- _Action item_
Print everything from "A model-serving runtime" down to "single-model serving platform." in the model-serving passage below.

If you have configured the vLLM model-serving runtime for multi-modal inferencing, use the following example command to verify API requests to the vision-language model (VLM) that you have deployed:

curl -v https://<inference_endpoint_url>:443/v1/chat/completions
-H "Content-Type: application/json"
-H "Authorization: Bearer <token>"
-d '{"model":"<model_name>",
     "messages":
        [{"role":"<role>",
          "content":
             [{"type":"text", "text":"<text>"
              },
              {"type":"image_url", "image_url":"<image_url_link>"
              }
             ]
         }
        ]
    }'

2.4. Adding a custom model-serving runtime for the single-model serving platform
Copy link

A model-serving runtime adds support for a specified set of model frameworks and the model formats supported by those frameworks. You can use the preinstalled runtimes that are included with OpenShift AI. You can also add your own custom runtimes if the default runtimes do not meet your needs.

As an administrator, you can use the OpenShift AI interface to add and enable a custom model-serving runtime. You can then choose the custom runtime when you deploy a model on the single-model serving platform.

Note

Red Hat does not provide support for custom runtimes. You are responsible for ensuring that you are licensed to use any custom runtimes that you add, and for correctly configuring and maintaining them.

Prerequisites

You have logged in to OpenShift AI as a user with OpenShift AI administrator privileges.
You have built your custom runtime and added the image to a container image repository such as Quay.

- _Extracted material_

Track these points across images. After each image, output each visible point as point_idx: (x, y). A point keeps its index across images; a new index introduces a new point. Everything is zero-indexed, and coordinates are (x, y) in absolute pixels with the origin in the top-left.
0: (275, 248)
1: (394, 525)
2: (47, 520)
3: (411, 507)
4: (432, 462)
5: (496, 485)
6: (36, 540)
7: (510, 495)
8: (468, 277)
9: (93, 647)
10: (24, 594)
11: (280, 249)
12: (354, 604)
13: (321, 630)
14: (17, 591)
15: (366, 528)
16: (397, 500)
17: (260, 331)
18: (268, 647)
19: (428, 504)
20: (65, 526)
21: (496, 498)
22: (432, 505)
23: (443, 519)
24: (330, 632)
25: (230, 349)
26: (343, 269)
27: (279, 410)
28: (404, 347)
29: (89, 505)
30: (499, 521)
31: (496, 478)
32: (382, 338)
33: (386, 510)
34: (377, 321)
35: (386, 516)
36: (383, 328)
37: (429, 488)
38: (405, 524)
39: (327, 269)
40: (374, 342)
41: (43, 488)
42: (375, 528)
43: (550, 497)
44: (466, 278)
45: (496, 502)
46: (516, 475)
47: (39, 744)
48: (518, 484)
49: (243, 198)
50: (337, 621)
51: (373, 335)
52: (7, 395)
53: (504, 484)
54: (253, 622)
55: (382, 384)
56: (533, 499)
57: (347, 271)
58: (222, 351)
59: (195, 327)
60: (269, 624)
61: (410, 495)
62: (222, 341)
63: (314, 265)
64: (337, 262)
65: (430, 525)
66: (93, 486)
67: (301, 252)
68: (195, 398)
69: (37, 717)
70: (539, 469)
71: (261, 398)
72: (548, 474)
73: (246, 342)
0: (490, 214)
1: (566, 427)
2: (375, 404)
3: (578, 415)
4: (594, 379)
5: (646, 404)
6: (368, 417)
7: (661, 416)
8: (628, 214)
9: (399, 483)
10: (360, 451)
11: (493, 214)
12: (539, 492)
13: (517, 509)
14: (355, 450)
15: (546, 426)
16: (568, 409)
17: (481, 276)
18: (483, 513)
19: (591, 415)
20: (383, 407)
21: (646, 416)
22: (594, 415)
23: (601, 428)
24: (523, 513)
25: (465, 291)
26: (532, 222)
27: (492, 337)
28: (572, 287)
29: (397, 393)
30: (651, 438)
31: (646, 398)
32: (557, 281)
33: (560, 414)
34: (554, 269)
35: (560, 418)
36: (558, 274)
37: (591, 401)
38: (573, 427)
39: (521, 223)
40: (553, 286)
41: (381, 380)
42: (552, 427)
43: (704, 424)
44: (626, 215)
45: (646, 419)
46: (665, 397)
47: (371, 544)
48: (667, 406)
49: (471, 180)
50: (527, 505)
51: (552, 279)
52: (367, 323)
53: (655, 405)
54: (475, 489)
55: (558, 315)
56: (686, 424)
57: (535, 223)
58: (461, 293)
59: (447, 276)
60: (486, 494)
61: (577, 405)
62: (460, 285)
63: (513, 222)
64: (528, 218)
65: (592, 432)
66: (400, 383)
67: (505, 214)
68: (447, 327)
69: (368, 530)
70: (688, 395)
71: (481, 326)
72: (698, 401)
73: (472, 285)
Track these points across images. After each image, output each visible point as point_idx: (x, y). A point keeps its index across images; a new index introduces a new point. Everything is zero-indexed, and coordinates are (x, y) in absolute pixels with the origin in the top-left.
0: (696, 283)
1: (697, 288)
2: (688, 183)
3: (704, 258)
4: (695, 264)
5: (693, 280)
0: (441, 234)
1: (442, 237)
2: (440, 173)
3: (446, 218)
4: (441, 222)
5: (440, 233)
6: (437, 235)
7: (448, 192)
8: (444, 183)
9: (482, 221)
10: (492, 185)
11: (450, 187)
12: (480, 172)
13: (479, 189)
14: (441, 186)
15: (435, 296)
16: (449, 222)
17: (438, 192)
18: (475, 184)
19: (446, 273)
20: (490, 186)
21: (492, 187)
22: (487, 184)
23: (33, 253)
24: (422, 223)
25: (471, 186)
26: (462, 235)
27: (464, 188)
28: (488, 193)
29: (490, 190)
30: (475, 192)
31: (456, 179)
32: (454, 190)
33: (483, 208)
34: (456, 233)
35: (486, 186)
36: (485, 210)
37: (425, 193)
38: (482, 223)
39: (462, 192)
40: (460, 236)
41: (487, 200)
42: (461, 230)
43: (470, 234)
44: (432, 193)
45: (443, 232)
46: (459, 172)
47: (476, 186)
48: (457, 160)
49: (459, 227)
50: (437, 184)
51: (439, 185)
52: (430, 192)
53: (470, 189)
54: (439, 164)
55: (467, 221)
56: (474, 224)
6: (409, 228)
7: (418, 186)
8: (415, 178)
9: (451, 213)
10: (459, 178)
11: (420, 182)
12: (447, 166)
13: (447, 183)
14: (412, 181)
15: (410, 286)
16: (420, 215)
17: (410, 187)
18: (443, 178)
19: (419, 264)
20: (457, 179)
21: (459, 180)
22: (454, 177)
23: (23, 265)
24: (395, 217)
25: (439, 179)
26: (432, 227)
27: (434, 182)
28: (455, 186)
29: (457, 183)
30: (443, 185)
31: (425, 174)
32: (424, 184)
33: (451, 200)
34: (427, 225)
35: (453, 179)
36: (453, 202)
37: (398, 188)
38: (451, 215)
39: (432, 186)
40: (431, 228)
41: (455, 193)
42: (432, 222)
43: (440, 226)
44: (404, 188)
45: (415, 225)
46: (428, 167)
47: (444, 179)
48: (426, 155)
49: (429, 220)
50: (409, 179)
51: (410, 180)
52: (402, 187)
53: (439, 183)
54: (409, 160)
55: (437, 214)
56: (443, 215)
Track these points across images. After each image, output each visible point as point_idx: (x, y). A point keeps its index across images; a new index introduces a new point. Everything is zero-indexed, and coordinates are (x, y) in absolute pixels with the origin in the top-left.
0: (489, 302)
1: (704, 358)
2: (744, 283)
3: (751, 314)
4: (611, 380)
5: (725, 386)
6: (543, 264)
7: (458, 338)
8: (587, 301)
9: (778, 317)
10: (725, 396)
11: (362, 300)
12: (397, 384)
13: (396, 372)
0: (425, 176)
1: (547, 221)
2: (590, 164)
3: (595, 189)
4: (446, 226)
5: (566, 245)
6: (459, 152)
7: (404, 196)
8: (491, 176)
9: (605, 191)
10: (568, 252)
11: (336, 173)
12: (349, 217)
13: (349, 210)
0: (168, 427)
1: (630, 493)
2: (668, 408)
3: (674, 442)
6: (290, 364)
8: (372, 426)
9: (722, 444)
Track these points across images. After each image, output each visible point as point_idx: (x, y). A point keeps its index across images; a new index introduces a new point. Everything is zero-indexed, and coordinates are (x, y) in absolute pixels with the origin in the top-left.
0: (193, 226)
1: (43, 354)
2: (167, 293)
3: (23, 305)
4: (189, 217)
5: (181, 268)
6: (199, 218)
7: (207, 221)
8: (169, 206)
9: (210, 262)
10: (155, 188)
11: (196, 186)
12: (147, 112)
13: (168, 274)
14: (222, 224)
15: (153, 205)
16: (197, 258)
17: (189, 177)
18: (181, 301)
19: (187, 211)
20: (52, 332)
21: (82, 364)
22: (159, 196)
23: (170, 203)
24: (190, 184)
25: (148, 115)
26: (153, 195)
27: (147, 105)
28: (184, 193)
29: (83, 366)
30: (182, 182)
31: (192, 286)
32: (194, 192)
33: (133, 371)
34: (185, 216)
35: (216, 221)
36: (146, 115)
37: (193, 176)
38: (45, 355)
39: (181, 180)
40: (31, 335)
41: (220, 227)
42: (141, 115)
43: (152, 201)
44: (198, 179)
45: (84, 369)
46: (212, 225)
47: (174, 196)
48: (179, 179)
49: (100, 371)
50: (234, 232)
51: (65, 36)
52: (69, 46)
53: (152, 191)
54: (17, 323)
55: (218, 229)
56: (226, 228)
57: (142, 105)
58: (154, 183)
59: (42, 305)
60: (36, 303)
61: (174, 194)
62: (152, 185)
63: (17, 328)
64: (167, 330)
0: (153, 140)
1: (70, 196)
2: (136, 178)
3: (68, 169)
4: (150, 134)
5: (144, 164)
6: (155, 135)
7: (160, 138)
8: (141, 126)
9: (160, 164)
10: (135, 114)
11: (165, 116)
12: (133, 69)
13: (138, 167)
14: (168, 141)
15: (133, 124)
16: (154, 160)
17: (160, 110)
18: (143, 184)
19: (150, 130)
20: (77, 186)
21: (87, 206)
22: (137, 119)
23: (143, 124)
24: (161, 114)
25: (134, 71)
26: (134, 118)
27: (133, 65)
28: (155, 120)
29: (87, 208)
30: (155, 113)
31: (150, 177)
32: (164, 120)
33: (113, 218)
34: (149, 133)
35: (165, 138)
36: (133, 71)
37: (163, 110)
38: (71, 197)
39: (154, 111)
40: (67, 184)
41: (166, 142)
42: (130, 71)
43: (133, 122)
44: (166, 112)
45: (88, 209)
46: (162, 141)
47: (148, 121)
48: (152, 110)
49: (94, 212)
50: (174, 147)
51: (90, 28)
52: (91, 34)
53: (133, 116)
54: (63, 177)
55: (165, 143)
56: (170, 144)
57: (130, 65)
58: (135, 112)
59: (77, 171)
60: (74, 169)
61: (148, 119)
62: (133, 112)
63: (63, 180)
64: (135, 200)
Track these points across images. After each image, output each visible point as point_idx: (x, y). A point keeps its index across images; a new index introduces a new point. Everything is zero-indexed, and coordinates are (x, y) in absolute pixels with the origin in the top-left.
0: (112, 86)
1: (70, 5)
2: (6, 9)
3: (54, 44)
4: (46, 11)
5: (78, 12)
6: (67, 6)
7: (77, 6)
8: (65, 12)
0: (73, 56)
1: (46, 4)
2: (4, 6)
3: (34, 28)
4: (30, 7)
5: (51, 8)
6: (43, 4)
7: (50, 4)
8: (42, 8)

- _Exercise output_
A model-serving runtime adds support for a specified set of model frameworks and the model formats supported by those frameworks. You can use the preinstalled runtimes that are included with OpenShift AI. You can also add your own custom runtimes if the default runtimes do not meet your needs.

As an administrator, you can use the OpenShift AI interface to add and enable a custom model-serving runtime. You can then choose the custom runtime when you deploy a model on the single-model serving platform.